**DATA PROVIDED**.
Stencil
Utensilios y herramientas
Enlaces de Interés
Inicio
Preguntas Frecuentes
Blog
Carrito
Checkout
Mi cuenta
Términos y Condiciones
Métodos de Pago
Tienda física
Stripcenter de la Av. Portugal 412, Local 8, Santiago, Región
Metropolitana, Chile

...

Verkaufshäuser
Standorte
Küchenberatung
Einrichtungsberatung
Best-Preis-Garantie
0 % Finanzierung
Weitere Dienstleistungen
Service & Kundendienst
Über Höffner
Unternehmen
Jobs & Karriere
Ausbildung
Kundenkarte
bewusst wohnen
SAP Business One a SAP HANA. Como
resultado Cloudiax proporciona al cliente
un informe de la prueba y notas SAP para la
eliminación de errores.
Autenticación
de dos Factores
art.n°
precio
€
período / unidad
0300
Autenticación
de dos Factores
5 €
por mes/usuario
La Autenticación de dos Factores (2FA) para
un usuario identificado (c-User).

**PROBLEM STATEMENT**. A number is the only answer here: how many lines of the material above contain "para"?

**EXERCISE SOLUTION**. 2